The program featured two sets each divided by half between Lockhart leading the orchestra through medleys then Feinstein and one of his two guests. For the finale the three singers combined for the Sammy Cahn/ Jimmy Van Heusen song “Under the Yum Yum Tree.”
Underscoring the theme of American Songbook the Pops performed a tribute to the movies as a source of so much great American music. It was an interesting precursor to the annual John Williams Film Night slated for August 24 with Tony winner Audra McDonald as featured guest artist.
It was actually a John Williams arrangement of the iconic “Hooray for Hollywood” by Whiting/ Mercer which launched the concert. That was followed by the familiar score to, as Lockhart put it, “The longest film ever to win an Academy Award as Best Picture Gone with the Wind.”
In a running commentary with the audience we learned that “Unchained Melody” by North/ Zaret, arranged by Holbridge came from one of the first Broadway shows with an integrated cast Ghost. Audiences weren’t ready for that and it closed in a month. The song became a hit for the Righteous Brothers in the 1960s.
The percussion section dominated in the throbbingly exciting theme for the film Lawrence of Arabia by Jarre. If memory serves the exotic score accompanied a battle scene in the desert.
Over the orchestra playing “Strike Up the Band” we first heard but did not see Michael Feinstein. After an introduction by Lockhart he entered singing and took over at the piano. He would return to the piano several more times during the evening alternating with his accompanist Tedd Firth.
“I am so pleased, thrilled and honored to be here again at Tangelewood” he said “It is such a joy to work with Keith Lockhart and the Pops.”
He talked about the importance of performing and keeping alive the Great American Songbook. “Which some of you know as the Rod Stewart American Songbook” he quipped.
Back in April, during a meeting of the American Theatre Critics Association, we attended a performance by Feinstein and Barbara Cook at the magnificent new Performing Arts Center in Carmel, Indiana for which he serves as its artistic director. The complex also houses his every growing archive and research center. After the performance he and Cook met with the ATCA group and engaged in a lively dialogue. We learned details of his diverse commitment and strategies to preserve a great and endangered cultural legacy.
PBS has invited him to make another program in addition to his previous broadcasts. Feinstein has an encyclopedic memory of the American Songbook. The Carmel based foundation sponsors an annual competition to discover and develop young singers to continue the tradition.
He discussed his six years of working with Ira Gershwin (December 6, 1896 – August 17, 1983). On the 100th anniversary of his birth Feinstein paid tribute to lyricist Sammy Cahn who often partnered with composer Jimmy Van Heusen. He was nominated for 23 Academy Awards and won four times.
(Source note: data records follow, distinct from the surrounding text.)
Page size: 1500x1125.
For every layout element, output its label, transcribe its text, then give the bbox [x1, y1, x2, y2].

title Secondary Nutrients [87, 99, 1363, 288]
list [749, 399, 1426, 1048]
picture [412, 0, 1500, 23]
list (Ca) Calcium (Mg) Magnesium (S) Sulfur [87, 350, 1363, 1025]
Feinstein performed their “Hell Hath No Fury Like a Woman Scorned” and the Frank Sinatra standard a torchy “All My Tomorrows Belong to You.” He followed with another of their songs for Sinatra “All the Way” from the film The Joker. For this he accompanied himself on piano with the addition of bass.
Introducing Faith Prince she dedicated her appearance to Eydie Gorme who passed away on August 10. She sang “What Did I Have That I Don’t Have” set to lyrics by Barbra Streisand. She is currently on Broadway appearing in a revival of Annie. She won a Tony and other awards for Miss Adelaide in a revival of Guys and Dolls.
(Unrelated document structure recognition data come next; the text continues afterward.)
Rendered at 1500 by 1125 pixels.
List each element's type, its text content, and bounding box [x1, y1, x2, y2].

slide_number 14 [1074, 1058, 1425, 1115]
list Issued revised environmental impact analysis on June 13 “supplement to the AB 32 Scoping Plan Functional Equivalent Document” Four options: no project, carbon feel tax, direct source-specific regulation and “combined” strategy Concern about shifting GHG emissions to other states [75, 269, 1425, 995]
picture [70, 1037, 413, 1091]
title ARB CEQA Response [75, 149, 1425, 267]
Although they have been friends for years joining her for a duet “Side by Side” he commented that it was their first time working together.
While an advocate of American Song he acknowledged that some great work from “The Other Side of the Pond” had made its way to Broadway and become a part of the canon. He changed the gender of “As Long as He Needs Me” from the 1960 musical Oliver.
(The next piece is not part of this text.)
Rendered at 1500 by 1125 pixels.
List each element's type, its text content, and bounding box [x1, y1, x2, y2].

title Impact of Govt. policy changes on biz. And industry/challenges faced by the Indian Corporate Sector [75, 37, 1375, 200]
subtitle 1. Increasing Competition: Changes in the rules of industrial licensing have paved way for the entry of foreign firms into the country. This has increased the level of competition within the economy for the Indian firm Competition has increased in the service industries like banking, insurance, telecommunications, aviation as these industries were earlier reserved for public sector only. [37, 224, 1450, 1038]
Inevitably the set included a song by Cole Porter “It Was Just One of Those Things.” The familiar standard was included in the 1935 musical Jubilee. The show was trashed by critics who reported that it contained “nothing memorable.”
Oh critics. What do they know.
Here Feinsitein hit his sweet spot really swinging the tune and playing above and below the mid line maintained by Lockhart getting the best out of the Pops orchestra.
Following intermission the orchestra played a medley of songs made famous by Fred Astaire “Top Hat, White Tie and Tails” “I Won’t Dance” “Dancing in the Dark” “The Continental” “Change Partners” and “The Carioca.”
Feinstein returned with “Without a Song” then by Jerome Kern and Dorothy Fields a song for Astaire “The Way You Look Tonight.”
Introducing Cheyenne Jackson he sang the improbable “Mad Girl’s Love Song” based on a poem by Sylvia Plath.
They performed a lively duet of “Me and My Shadow.”
Thanking the audience and announcing one more he sang “For Once in My Life.”
Then they all came back for “Under the Yum Tree.”
As is traditional for a Pops concert the encores ended with “Stars and Stripes Forever” as the audience rushed to beat the traffic in Lenox.